Burning books conjures up images of a time when Nazi brutality against a religious minority was state-sanctioned policy. The community will surely respond as suggested by University of Florida President Bernard Machen; by condemning post-9/11 intolerance of Muslims and people of Arab and south Asian descent and reaffirming a commitment to religious and ethnic diversity. Such a reaffirmation is urgently needed at this sad period in American history, when Islamophobia (really, anti-Muslim bigotry) may be becoming mainstream political rhetoric.
The ACLU of Florida encourages its members to stand with others in the community to protect the Muslim community's religious freedom to practice its faith.
It is important that the voices of decency not let the book-burners and taunts of the bigots dominate the conversation — and ensure that the German writer Heinrich Heine's prophesy ("Where they have burned books, they will end in burning human beings.") is not repeated.
But with the guarantee of religious freedom for all, the fundamental American right to protest — an essential element of the First Amendment's guarantee of freedom of expression — should also be honored.
As the Constitution protects the right to burn an American flag as a political protest, for the Ku Klux Klan to rally at a state capitol, for neo-Nazis to march down an American street, then surely there is a right to burn a Quran or any other sacred symbol.
As the Supreme Court said more than 60 years ago, a principal "function of free speech under our system of government is to invite dispute.

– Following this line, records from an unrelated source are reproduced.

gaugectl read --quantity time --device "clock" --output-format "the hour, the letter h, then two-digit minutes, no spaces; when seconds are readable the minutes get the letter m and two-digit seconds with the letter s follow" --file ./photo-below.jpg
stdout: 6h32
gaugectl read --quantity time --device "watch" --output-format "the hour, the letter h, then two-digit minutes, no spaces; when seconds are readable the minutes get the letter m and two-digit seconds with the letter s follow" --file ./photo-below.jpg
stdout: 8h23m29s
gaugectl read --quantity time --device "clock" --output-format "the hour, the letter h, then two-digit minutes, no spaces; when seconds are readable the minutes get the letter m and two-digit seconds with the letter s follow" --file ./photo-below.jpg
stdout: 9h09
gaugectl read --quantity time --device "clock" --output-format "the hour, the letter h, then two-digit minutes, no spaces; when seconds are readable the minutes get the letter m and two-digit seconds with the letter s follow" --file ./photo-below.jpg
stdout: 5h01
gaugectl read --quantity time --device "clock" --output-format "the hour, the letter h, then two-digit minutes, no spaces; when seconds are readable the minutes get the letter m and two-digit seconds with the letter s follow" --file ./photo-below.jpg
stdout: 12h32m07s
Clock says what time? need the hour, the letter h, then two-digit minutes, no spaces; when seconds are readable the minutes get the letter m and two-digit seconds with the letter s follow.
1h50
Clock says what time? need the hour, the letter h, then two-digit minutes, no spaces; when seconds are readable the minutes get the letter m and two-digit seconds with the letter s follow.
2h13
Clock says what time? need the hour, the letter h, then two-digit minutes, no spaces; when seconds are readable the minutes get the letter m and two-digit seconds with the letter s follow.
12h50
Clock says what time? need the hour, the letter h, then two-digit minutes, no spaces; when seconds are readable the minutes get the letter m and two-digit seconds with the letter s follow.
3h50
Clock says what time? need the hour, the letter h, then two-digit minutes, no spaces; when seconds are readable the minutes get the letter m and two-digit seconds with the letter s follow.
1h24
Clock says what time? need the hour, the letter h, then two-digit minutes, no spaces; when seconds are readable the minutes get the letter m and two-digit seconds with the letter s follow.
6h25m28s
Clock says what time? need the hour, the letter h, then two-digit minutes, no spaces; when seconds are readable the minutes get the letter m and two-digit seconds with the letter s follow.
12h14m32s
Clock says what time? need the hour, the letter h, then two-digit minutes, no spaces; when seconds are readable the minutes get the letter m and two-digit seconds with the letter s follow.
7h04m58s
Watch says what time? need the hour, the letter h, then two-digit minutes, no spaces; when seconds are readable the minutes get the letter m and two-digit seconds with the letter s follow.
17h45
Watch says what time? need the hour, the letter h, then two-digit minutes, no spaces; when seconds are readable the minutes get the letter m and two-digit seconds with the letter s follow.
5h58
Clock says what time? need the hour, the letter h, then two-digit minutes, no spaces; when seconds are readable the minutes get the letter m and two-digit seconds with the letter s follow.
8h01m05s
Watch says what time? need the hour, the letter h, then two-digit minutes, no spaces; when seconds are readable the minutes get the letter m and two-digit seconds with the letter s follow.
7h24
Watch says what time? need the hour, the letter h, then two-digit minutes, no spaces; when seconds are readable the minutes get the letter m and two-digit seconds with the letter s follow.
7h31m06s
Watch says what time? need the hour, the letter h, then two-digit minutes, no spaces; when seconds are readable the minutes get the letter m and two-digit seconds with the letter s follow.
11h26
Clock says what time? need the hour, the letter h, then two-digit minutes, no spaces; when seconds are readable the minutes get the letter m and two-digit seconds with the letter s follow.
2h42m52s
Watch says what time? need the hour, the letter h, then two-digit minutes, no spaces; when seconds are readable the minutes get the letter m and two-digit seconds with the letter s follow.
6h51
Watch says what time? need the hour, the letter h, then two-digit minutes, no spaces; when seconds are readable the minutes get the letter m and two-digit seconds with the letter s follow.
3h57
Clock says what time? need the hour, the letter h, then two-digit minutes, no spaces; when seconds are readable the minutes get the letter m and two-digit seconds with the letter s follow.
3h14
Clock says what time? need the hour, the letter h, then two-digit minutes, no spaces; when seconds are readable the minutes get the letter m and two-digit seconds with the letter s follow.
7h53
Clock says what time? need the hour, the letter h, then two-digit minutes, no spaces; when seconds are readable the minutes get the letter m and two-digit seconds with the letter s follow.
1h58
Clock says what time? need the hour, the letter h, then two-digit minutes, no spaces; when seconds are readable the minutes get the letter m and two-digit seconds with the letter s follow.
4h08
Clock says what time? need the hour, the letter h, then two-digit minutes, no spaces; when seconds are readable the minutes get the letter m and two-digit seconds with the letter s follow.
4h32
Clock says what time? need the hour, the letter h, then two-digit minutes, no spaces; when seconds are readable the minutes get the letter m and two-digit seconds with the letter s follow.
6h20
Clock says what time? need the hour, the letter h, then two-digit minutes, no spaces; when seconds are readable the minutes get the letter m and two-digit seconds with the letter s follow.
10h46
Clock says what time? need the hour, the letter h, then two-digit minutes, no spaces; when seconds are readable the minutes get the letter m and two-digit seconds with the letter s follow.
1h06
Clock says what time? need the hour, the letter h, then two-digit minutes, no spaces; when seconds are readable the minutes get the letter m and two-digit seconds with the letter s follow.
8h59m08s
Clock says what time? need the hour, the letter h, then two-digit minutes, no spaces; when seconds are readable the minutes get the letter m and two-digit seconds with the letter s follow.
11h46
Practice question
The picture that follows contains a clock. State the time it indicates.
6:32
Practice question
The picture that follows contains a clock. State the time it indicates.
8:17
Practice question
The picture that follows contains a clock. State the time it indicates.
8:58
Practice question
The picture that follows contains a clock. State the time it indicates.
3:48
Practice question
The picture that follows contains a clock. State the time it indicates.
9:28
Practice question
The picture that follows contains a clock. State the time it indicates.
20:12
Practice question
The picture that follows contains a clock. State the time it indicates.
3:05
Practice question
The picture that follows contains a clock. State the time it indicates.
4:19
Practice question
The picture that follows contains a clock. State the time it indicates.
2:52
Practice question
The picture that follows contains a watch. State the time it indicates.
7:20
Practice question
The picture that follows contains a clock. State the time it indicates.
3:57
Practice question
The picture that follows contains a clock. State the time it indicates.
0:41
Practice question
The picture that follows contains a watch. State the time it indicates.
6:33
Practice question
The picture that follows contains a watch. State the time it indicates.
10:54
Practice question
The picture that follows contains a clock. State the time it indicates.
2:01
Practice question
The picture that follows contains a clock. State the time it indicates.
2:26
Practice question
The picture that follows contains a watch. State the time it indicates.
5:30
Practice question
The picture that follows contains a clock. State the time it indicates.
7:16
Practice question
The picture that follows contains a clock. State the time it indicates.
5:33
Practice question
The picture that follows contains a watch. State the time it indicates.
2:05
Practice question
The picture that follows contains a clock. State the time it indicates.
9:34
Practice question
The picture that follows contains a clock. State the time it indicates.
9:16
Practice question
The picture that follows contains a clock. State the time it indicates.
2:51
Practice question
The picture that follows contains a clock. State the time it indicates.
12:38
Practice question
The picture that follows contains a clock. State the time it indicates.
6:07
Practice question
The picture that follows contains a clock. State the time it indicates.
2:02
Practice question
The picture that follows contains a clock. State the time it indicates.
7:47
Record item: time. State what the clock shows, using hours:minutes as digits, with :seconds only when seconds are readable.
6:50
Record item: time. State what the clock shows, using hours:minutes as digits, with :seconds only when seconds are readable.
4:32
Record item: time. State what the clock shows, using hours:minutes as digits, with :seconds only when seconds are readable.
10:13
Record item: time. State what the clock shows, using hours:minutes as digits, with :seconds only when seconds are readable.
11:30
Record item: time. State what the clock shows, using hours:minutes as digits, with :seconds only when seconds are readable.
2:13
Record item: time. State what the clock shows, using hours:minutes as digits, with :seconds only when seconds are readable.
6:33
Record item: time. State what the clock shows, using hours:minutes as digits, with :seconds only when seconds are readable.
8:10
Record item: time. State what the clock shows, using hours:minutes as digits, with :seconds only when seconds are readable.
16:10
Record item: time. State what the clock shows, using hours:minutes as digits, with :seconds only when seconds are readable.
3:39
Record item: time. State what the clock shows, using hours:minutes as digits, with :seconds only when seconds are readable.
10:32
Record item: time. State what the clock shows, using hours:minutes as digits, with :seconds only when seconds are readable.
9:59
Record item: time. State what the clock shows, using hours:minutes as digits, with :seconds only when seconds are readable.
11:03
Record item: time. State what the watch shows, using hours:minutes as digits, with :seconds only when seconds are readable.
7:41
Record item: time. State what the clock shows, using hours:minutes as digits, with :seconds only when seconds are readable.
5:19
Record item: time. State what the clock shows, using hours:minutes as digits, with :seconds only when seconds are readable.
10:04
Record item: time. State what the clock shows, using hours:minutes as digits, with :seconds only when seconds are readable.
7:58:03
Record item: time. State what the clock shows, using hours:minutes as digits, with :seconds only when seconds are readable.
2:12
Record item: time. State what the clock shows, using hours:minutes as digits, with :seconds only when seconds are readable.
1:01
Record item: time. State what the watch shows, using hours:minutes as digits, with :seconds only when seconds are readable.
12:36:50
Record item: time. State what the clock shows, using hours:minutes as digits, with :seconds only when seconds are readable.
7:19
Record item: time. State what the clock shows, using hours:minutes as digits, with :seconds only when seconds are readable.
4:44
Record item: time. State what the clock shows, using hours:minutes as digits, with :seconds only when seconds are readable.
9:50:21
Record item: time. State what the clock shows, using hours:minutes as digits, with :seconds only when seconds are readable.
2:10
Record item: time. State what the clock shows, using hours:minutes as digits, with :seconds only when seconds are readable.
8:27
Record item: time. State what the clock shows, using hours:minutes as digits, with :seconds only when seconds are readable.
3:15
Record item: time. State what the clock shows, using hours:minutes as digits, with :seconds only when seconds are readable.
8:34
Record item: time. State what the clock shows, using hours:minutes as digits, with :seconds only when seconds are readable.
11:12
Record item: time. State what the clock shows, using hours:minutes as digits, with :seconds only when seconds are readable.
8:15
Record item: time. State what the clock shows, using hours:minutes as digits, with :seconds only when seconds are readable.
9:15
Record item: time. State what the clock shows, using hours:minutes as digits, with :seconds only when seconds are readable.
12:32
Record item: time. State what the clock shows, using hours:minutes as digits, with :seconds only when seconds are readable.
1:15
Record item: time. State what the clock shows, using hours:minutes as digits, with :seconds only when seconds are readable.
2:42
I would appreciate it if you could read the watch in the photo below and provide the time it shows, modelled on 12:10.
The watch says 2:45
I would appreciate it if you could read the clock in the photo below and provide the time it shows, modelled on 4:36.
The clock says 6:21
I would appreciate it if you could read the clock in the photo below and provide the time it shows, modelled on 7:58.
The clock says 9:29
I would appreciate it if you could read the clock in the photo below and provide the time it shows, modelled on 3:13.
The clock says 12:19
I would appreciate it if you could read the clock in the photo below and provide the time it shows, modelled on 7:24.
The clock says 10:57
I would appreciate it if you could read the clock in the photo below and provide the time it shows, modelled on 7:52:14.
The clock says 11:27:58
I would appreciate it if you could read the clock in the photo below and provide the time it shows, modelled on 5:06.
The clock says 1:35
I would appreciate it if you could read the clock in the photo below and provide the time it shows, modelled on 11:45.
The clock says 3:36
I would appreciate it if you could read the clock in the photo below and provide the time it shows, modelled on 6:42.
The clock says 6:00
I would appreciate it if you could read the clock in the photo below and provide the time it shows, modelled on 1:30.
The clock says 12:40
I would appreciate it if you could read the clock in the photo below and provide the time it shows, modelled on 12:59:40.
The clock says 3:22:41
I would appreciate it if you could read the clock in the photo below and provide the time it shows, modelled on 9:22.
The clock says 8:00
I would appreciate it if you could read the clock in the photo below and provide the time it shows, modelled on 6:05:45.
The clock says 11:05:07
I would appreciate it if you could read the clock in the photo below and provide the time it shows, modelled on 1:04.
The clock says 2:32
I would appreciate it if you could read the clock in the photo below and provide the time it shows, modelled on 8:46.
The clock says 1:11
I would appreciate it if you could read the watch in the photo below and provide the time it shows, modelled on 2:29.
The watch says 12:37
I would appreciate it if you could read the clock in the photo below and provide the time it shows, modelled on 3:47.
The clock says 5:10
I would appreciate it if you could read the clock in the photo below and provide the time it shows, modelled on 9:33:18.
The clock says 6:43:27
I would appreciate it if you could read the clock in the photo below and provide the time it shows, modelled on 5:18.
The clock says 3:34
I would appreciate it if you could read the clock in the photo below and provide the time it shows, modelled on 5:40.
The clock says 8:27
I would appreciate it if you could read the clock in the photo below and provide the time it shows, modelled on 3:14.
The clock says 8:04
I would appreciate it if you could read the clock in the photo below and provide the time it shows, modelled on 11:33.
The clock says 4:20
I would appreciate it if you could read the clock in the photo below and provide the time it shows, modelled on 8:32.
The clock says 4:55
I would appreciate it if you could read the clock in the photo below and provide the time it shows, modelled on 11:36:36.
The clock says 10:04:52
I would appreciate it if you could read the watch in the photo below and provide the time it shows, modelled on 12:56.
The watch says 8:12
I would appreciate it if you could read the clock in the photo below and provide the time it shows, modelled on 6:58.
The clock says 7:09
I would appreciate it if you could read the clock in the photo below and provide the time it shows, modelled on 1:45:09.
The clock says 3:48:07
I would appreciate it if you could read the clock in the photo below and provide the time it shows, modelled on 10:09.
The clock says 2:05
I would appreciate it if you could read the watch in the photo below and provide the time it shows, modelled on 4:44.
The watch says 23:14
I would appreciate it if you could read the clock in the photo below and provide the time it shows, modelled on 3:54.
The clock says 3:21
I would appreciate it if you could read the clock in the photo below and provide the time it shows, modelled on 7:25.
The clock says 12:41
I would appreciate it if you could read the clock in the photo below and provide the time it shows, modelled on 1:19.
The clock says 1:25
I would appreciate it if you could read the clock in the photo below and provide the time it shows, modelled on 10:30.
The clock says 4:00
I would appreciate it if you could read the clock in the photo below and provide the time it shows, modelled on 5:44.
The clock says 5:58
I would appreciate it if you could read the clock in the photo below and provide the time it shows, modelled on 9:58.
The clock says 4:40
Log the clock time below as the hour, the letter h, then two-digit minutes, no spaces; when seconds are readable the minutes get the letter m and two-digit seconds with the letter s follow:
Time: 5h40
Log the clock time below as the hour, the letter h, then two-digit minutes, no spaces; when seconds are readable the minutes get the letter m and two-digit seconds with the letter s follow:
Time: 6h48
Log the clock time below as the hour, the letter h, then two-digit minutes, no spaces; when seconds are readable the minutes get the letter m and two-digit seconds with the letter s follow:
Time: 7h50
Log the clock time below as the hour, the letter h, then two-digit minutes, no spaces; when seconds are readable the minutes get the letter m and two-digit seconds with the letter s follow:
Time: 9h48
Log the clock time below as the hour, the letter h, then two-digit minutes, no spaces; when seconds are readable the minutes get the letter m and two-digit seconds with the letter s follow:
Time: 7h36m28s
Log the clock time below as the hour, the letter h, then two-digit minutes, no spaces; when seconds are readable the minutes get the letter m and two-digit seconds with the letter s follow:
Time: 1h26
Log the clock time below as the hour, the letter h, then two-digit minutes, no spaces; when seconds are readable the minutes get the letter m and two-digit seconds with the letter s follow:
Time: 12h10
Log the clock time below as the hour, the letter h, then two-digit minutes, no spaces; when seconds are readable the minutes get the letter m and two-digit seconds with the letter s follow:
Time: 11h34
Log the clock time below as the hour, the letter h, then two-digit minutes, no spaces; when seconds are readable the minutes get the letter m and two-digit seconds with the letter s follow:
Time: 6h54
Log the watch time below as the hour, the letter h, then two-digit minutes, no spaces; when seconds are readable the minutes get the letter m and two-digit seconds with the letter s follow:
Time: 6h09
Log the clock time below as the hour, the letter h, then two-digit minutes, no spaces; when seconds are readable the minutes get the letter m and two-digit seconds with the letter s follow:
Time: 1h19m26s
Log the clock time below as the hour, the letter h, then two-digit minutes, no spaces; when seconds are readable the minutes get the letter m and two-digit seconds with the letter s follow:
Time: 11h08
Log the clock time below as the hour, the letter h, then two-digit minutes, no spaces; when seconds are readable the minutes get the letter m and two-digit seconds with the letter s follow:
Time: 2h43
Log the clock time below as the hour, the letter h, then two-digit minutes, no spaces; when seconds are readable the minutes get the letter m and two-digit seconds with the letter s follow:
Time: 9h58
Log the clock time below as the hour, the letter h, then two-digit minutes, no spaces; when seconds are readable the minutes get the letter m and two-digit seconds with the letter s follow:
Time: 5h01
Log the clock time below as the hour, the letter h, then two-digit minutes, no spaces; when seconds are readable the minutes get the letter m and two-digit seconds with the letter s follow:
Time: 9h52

It may indeed best serve its high purpose when it induces a condition of unrest, creates dissatisfaction with conditions as they are, or even stirs people to anger."
That constitutional principle protected freedom of speech for the racist and virulently anti-Semitic Father Terminello, who gave a racially charged rant to a restless crowd in Chicago in the 1940s. But it also protected the right of black college students to peacefully protest racially segregated restaurants in Louisiana — and Rosa B. Williams' protests of racially segregated facilities and department stores in Gainesville, almost two decades later.
The Dove World's religiously intolerant book-burning stunt should remind us that constitutional principles protecting their right to protest also protect everyone's right to protest — including the Gainesville community's right to protest Dove World's intolerance.
But defending the right of everyone to advance their point of view by whatever nonviolent methods they choose does not mean we should refrain from condemning the objectives of the protest. Bigotry should be condemned for what it is.
Those of us who will use freedom of speech to condemn the burning of Qurans and the distressing intolerance that will be on display on September 11 also need to protect the constitutional right to engage in hateful and bigoted speech. The legal principles that protect the Dove World's freedom of speech, as ugly and intolerant as it will be, also protect freedom of speech for everyone else. Weaken it for them, and we weaken it for everyone.
September 11 should be a reaffirmation of the principles that make America the beacon of liberty it still is — religious liberty and freedom of speech. We should demonstrate to the nation and the world how these uniquely American values work together.